=== PROBLEM DETAILS ===
Copy every line of the records below word for word, leaving out the pictures.

=== RECORDS SUPPLIED ===
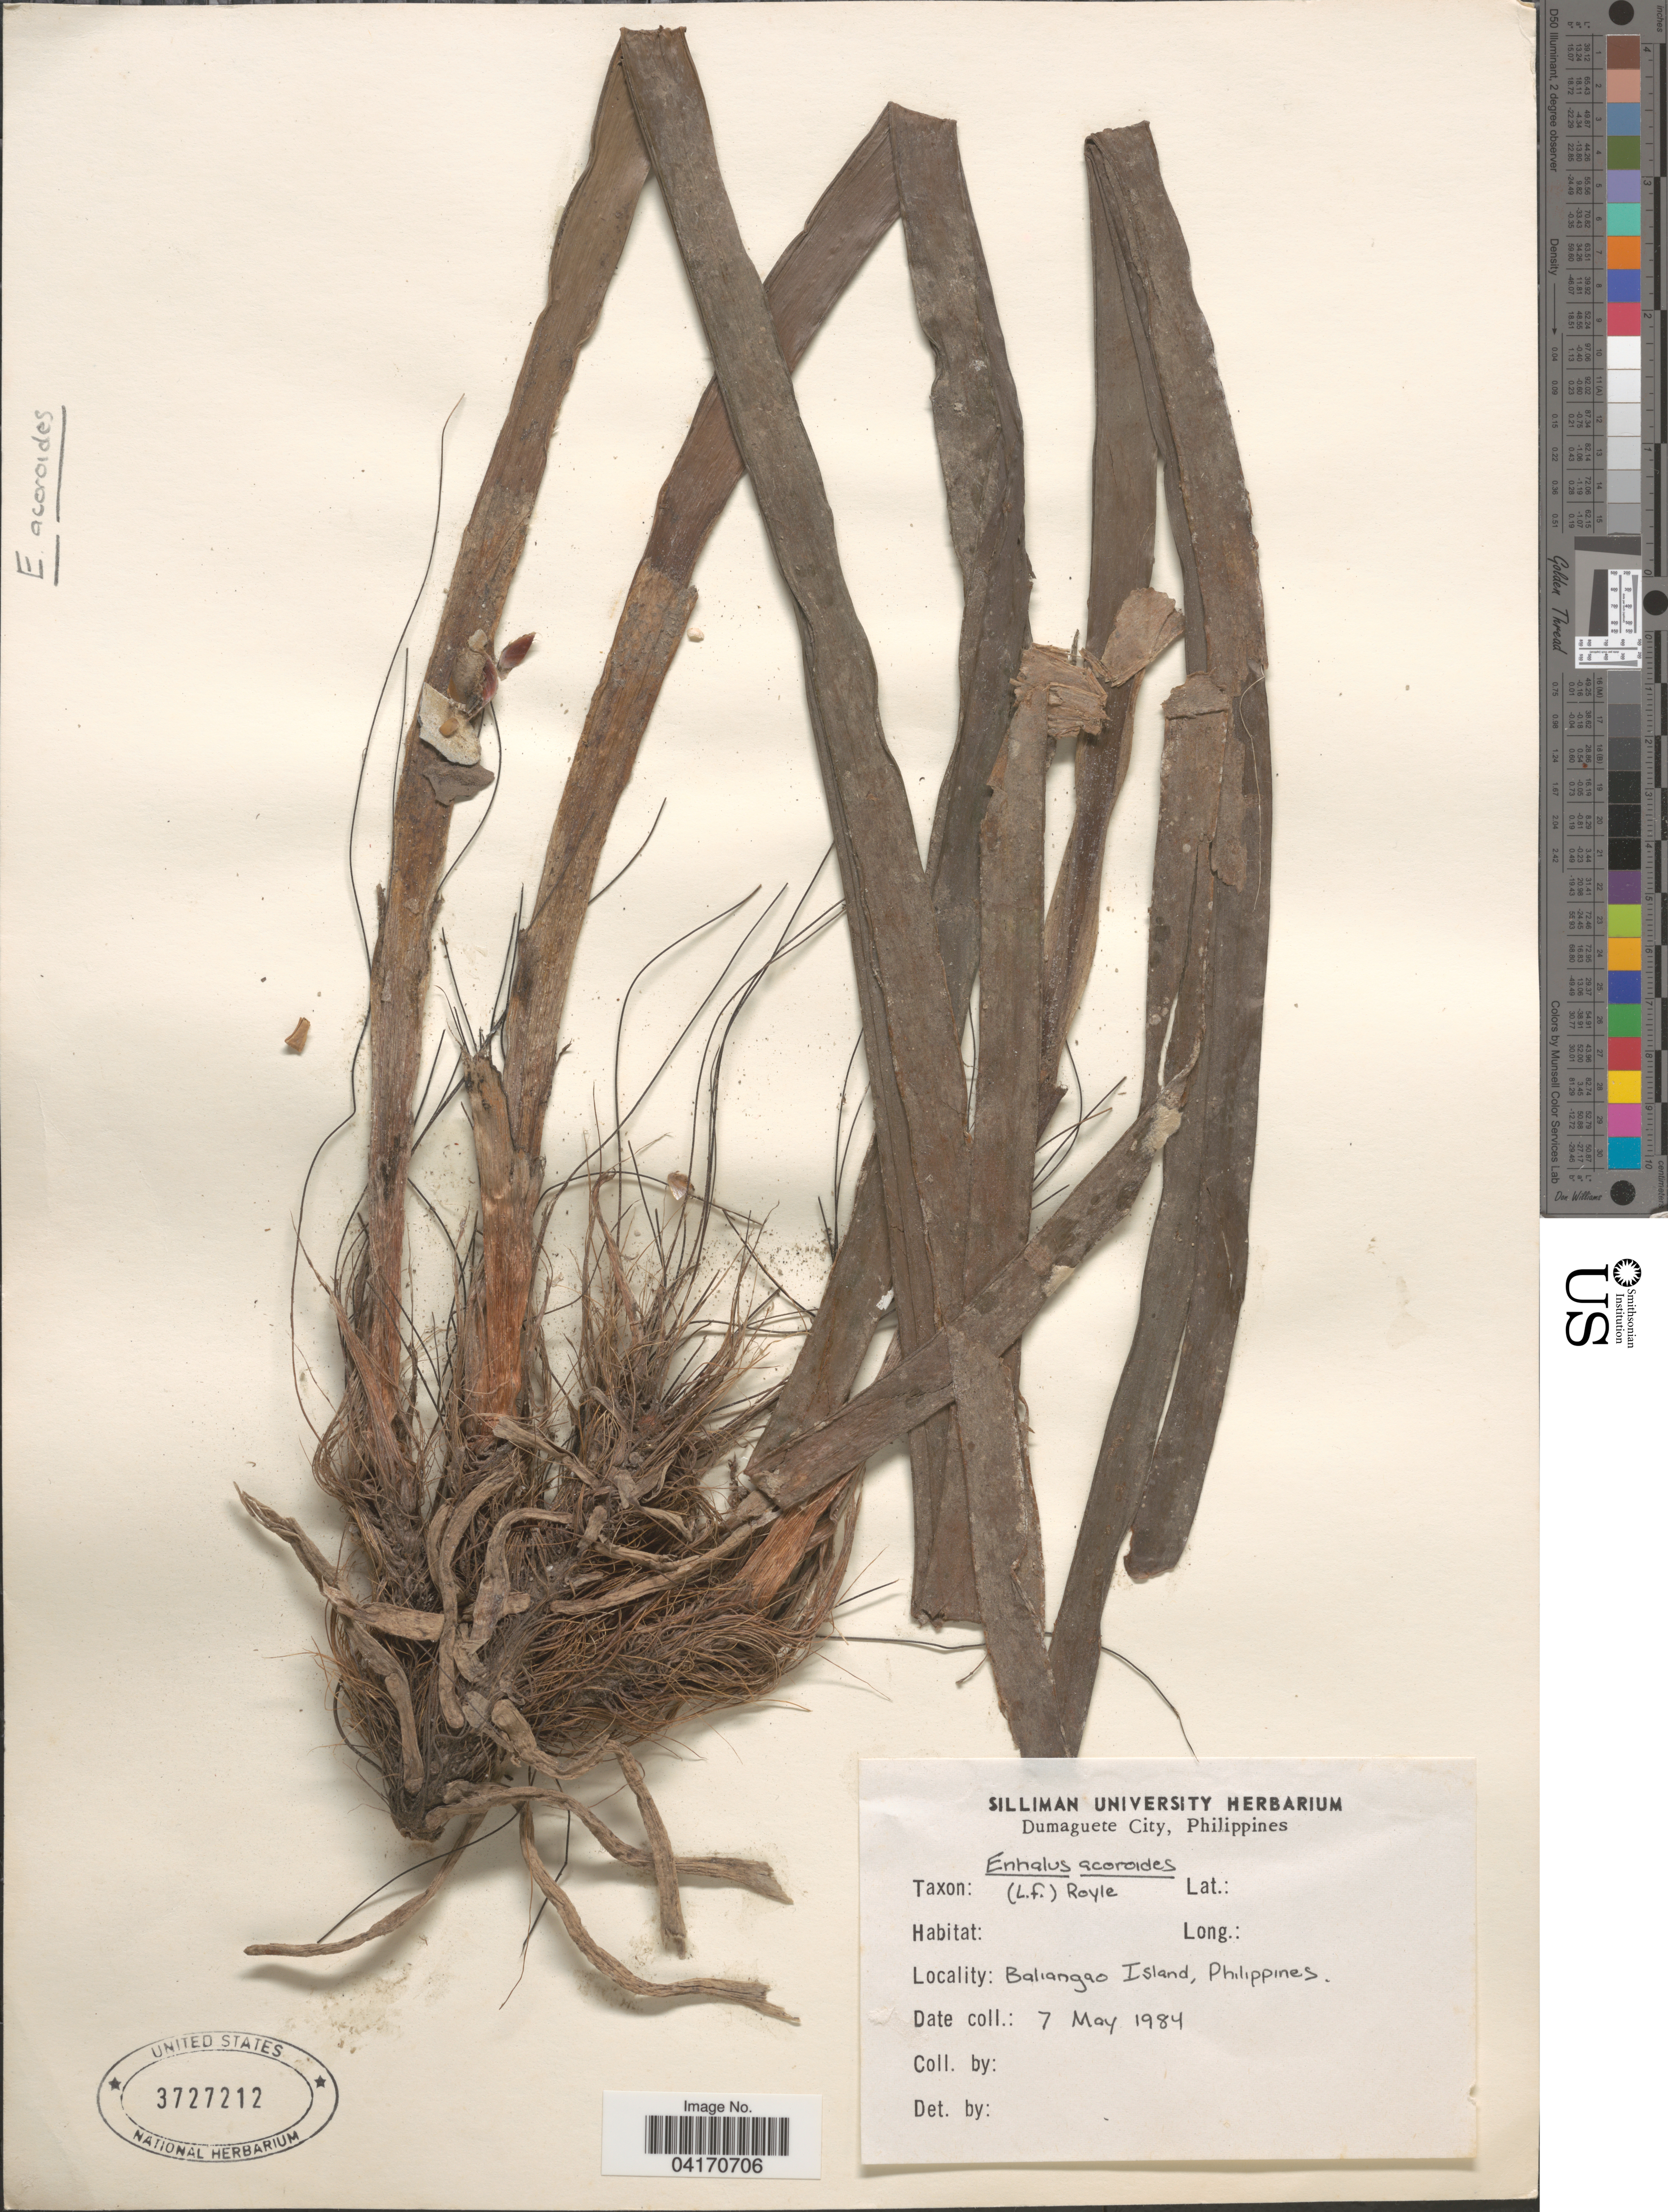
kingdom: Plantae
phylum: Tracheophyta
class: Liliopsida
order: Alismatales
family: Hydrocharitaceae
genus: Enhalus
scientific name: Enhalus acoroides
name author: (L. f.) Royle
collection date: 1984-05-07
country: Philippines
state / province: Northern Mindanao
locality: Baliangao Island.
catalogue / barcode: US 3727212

=== OUTPUT OF THE TASK ===
kingdom: Plantae
phylum: Tracheophyta
class: Liliopsida
order: Alismatales
family: Hydrocharitaceae
genus: Enhalus
scientific name: Enhalus acoroides
name author: (L. f.) Royle
collection date: 1984-05-07
country: Philippines
state / province: Northern Mindanao
locality: Baliangao Island.
catalogue / barcode: US 3727212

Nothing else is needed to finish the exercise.